Good point. We probably need to restore those after we are done.

Maybe we should do what @thunterdb wanted - wrap stuff around square brackets and then everything is clear ...

thunterdb commented 5 years ago

Great comments here. My main issues with the 'magic' approaches (1 and 2, mapping straight the names of tables to variables) is that as you are finding, they are a few cases of ambiguity:

If you take the statement SELECT m.col FROM my_table m

In SQL / Spark, my_table is referring to a registered table.

In pandasql, a new DB is created all the time in sqlite when evaluating sql statement, so my_table is referring to a variable in the global or local scope.

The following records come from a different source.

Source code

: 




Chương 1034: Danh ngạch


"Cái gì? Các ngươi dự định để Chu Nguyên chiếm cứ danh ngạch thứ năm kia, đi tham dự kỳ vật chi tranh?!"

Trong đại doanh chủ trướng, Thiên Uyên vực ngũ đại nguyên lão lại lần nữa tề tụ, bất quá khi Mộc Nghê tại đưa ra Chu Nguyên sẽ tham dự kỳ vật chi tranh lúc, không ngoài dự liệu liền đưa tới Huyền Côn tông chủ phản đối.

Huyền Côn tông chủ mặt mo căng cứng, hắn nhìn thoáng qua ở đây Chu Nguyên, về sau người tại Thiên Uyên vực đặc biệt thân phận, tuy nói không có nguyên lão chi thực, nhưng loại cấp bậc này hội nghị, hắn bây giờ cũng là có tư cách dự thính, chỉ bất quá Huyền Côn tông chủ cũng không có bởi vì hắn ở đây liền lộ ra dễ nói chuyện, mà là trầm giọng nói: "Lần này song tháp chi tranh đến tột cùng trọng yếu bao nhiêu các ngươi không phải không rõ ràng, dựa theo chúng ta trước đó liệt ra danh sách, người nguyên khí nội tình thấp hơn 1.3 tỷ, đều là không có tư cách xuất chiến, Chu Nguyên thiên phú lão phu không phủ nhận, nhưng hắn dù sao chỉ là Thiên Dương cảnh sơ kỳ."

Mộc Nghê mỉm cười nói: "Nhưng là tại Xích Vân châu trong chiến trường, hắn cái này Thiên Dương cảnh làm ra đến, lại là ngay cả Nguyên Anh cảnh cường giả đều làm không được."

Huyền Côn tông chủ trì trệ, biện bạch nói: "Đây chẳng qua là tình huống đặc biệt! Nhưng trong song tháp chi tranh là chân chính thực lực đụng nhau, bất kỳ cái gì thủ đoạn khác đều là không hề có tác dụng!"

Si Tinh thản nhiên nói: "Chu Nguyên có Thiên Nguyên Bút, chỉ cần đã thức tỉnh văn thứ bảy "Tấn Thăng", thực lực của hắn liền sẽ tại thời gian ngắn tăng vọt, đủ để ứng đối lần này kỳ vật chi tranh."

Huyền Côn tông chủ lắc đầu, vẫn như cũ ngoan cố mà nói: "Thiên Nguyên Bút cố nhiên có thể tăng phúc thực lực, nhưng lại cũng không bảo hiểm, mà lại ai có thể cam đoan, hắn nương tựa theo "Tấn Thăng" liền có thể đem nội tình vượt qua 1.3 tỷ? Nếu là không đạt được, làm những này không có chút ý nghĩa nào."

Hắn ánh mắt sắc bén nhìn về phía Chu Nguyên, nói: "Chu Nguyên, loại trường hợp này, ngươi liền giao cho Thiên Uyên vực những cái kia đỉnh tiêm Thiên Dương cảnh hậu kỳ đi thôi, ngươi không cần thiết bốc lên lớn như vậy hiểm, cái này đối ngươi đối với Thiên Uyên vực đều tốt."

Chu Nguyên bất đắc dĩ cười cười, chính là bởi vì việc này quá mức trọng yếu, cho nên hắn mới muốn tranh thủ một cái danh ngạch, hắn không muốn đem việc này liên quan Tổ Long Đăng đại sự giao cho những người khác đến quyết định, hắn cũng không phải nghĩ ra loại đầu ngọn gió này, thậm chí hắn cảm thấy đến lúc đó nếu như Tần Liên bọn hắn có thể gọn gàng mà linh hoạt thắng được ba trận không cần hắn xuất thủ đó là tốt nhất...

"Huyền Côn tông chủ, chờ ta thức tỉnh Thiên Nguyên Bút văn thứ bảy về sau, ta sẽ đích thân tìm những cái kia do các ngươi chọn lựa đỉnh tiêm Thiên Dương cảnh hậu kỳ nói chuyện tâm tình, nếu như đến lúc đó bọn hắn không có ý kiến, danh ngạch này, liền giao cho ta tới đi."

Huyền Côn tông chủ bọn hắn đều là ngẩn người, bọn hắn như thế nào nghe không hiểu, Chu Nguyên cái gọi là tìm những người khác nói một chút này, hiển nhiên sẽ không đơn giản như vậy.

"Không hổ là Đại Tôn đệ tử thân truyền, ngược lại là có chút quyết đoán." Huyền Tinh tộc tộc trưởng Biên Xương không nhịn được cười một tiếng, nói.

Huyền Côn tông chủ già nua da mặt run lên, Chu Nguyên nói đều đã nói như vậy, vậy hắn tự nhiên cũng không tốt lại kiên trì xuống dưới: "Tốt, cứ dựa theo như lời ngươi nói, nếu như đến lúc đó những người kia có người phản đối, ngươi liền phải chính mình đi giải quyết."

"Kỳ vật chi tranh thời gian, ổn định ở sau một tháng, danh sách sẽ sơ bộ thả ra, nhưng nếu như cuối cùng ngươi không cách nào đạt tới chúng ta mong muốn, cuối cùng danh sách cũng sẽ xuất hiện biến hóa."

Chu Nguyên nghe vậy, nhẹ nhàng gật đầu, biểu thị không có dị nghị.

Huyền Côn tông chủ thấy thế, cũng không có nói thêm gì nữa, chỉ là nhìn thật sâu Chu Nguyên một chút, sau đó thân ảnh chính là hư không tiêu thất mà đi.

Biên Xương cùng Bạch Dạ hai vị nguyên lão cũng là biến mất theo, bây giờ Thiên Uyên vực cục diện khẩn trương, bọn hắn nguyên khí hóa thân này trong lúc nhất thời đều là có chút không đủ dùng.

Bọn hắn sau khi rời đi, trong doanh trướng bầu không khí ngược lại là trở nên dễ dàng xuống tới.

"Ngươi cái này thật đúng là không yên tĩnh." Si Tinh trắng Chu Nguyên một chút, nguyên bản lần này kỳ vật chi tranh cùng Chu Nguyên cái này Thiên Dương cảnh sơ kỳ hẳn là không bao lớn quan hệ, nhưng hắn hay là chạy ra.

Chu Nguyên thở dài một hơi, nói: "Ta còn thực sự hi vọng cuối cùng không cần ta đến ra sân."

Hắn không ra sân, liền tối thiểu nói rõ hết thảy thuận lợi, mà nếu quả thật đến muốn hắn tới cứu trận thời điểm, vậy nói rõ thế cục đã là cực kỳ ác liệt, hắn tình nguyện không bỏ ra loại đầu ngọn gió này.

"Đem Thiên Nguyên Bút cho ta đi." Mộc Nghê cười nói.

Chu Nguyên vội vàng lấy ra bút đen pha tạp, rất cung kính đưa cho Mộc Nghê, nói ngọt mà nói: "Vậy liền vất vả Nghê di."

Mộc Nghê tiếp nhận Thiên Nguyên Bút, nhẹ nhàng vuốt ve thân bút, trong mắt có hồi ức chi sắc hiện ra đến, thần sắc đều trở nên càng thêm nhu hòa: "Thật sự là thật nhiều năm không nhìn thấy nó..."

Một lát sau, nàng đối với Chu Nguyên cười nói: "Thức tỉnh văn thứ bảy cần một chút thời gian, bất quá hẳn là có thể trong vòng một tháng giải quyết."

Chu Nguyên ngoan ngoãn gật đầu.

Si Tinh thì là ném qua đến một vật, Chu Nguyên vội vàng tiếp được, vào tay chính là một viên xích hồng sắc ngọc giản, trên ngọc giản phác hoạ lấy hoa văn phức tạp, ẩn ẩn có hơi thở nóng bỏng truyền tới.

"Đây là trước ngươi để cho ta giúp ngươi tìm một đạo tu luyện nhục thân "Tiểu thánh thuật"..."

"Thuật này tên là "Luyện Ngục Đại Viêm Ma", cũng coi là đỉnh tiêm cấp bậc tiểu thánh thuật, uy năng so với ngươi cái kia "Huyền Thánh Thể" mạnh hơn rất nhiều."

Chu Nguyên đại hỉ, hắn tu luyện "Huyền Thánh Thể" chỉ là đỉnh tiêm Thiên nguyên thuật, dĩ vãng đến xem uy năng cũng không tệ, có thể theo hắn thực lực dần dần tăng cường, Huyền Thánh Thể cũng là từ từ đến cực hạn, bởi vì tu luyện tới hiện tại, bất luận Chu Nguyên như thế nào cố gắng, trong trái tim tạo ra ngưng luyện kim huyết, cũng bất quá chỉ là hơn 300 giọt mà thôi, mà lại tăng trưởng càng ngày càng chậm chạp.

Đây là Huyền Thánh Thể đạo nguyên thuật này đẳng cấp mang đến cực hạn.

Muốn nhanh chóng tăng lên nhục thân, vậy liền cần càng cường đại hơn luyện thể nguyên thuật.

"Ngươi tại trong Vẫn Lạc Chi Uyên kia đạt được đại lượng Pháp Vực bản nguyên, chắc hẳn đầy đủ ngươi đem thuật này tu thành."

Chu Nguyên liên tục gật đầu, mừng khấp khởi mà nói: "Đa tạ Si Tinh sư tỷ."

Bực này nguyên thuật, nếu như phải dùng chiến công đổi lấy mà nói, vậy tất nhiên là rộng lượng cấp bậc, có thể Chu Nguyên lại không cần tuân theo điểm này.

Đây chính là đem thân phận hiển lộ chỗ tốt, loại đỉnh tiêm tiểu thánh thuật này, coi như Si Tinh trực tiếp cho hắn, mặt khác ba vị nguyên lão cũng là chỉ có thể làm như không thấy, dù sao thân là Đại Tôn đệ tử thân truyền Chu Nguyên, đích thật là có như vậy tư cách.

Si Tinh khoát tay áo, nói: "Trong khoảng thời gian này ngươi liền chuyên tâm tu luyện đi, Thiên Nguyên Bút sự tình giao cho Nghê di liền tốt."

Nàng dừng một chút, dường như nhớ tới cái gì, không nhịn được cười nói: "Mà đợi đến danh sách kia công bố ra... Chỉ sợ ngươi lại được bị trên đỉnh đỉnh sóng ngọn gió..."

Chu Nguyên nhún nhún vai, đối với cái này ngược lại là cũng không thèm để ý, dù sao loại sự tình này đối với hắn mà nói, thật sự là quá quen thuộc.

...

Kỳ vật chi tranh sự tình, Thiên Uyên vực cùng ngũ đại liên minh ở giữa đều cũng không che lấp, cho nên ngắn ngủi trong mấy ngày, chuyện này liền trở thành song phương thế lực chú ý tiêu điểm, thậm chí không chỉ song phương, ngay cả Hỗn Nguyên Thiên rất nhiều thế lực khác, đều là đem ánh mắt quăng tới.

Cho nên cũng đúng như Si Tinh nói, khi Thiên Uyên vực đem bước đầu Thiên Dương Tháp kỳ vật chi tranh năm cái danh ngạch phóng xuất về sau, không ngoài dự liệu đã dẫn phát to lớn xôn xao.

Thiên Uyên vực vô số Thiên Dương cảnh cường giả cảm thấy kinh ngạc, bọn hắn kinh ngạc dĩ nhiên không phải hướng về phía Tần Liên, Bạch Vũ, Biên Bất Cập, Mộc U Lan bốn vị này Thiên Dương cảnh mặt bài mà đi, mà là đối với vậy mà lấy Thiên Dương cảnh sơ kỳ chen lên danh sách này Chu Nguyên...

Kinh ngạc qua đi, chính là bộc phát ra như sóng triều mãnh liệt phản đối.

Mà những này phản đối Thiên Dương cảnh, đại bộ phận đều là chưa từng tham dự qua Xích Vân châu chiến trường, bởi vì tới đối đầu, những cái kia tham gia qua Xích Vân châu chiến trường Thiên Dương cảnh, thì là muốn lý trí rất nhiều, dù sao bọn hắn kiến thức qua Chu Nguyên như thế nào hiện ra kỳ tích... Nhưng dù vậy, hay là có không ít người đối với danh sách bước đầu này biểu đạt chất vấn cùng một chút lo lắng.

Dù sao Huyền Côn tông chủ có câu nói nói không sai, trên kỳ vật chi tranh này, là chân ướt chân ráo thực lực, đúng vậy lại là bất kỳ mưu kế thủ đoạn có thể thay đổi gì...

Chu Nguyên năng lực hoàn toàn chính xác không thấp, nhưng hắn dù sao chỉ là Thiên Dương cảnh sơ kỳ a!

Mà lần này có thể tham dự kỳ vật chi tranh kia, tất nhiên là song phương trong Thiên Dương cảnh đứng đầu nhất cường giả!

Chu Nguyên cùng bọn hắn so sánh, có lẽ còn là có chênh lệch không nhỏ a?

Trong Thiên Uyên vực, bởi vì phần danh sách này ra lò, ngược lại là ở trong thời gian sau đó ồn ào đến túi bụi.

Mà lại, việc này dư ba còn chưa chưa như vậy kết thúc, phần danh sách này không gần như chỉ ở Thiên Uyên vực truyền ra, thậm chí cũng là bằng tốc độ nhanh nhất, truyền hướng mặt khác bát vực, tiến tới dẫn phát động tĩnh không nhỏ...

With the option 1/2, there is an ambiguity because it could either be a variable or an existing table. That means that just renaming a variable or making a name change spark_df.name("my_table") can have an impact much further in code, which breaks all sorts of composition rules and gives me shivers for trying to debug that.

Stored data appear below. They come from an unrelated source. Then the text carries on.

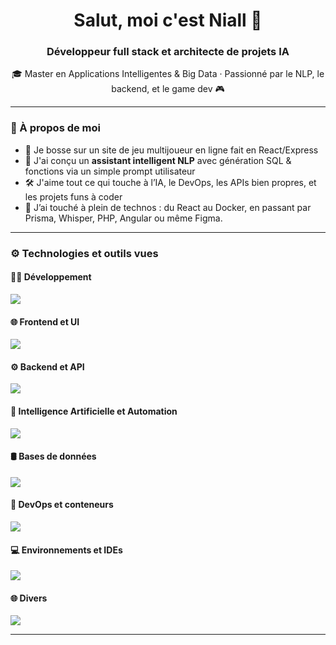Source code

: <h1 align="center">Salut, moi c'est Niall 👋</h1>
<h3 align="center">Développeur full stack et architecte de projets IA</h3>

<p align="center">
  🎓 Master en Applications Intelligentes & Big Data · Passionné par le NLP, le backend, et le game dev 🎮
</p>

---

### 🧠 À propos de moi

- 🔭 Je bosse sur un site de jeu multijoueur en ligne fait en React/Express
- 🤖 J'ai conçu un **assistant intelligent NLP** avec génération SQL & fonctions via un simple prompt utilisateur
- 🛠️ J'aime tout ce qui touche à l’IA, le DevOps, les APIs bien propres, et les projets funs à coder
- 💬 J’ai touché à plein de technos : du React au Docker, en passant par Prisma, Whisper, PHP, Angular ou même Figma.

---

### ⚙️ Technologies et outils vues

#### 🧑‍💻 Développement
<p align="left">
  <img src="https://skillicons.dev/icons?i=ts,js,python,java,php,perl,cs,html,css,scala" />
</p>

#### 🌐 Frontend et UI
<p align="left">
  <img src="https://skillicons.dev/icons?i=react,angular,vue,materialui,figma" />
</p>

#### ⚙️ Backend et API
<p align="left">
  <img src="https://skillicons.dev/icons?i=nodejs,express,symfony,django,graphql,prisma,redis" />
</p>

#### 🧠 Intelligence Artificielle et Automation
<p align="left">
  <img src="https://skillicons.dev/icons?i=pytorch,selenium" />
</p>

#### 🛢️ Bases de données
<p align="left">
  <img src="https://skillicons.dev/icons?i=mysql,sqlite,mongodb" />
</p>

#### 🐳 DevOps et conteneurs
<p align="left">
  <img src="https://skillicons.dev/icons?i=docker,git,github,postman,webpack,npm" />
</p>

#### 💻 Environnements et IDEs
<p align="left">
  <img src="https://skillicons.dev/icons?i=vscode,visualstudio,androidstudio,debian,windows,kali,powershell" />
</p>

#### 🌐 Divers
<p align="left">
  <img src="https://skillicons.dev/icons?i=stackoverflow,discord,gmail" />
</p>

---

Another advantage I see with curly braces / string interpolation style is that you can inject eventually all sorts of expressions into it. Selecting from a column would be valid for example:

SELECT * FROM {kdf.col + 3} or SELECT m.col1, {my_table.col2} FROM {my_table}

Where it gets very interesting is allowing users to control the representation in the SQL statement for arbitrary objects. For example, injecting scalar variables is trivial to support: SELECT * FROM {my_table} m WHERE m.col > {value} where value can be a normal primitive. Now, value needs not be a primitive, and could be an arbitrary object. Following the python convention, if this object has a magic method that knows how to represent the object, then developers can make all their objects SQL-friendly. For example:

class MyTimeValue(object):
  ...
  def _sql_repr_(self):
    return "'2019-01-02'" # <- no escaping issue, quotes already added!

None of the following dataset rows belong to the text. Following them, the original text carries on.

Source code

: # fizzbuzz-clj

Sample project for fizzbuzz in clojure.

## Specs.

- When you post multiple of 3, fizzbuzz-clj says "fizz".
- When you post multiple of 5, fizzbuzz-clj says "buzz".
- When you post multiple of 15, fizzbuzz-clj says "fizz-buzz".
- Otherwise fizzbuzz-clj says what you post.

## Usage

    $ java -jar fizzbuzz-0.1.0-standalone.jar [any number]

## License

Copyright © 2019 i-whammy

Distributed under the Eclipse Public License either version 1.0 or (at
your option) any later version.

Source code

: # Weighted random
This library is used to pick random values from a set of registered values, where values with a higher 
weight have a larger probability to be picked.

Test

value = MyTimeValue("2019-01-03")
kdf = ks.sql("SELECT * FROM {my_table} m WHERE m.col > {value}")

Of course, the implementation is more tricky and this is more long term aspirations, but the semantics would be unambiguous and require no change in the user-facing API to widen the use cases.

@floscha @rxin any thoughts?

thunterdb commented 5 years ago

Also, regarding the parsing of the {}, we can simply reuse the parser from cpython, see this example: https://www.programcreek.com/python/example/98516/_string.formatter_parser

rxin commented 5 years ago

Yes - i feel we should just support {my_df} for now, since it's a safe choice, and see what type of feedback we get. If everybody tells us to support this without the curly braces, we can change it in the future.

rxin commented 5 years ago

@floscha want to update your existing PR to do that (interpolation with curly braces)? Alternatively you can close this one and open a new one, just in case we want to change to a different design in the future (then we will have easy access to your old code).

thunterdb commented 5 years ago

@floscha I took upon me to take your code and make the change to curly braces in #360 . Can you comment there and tell me what you think?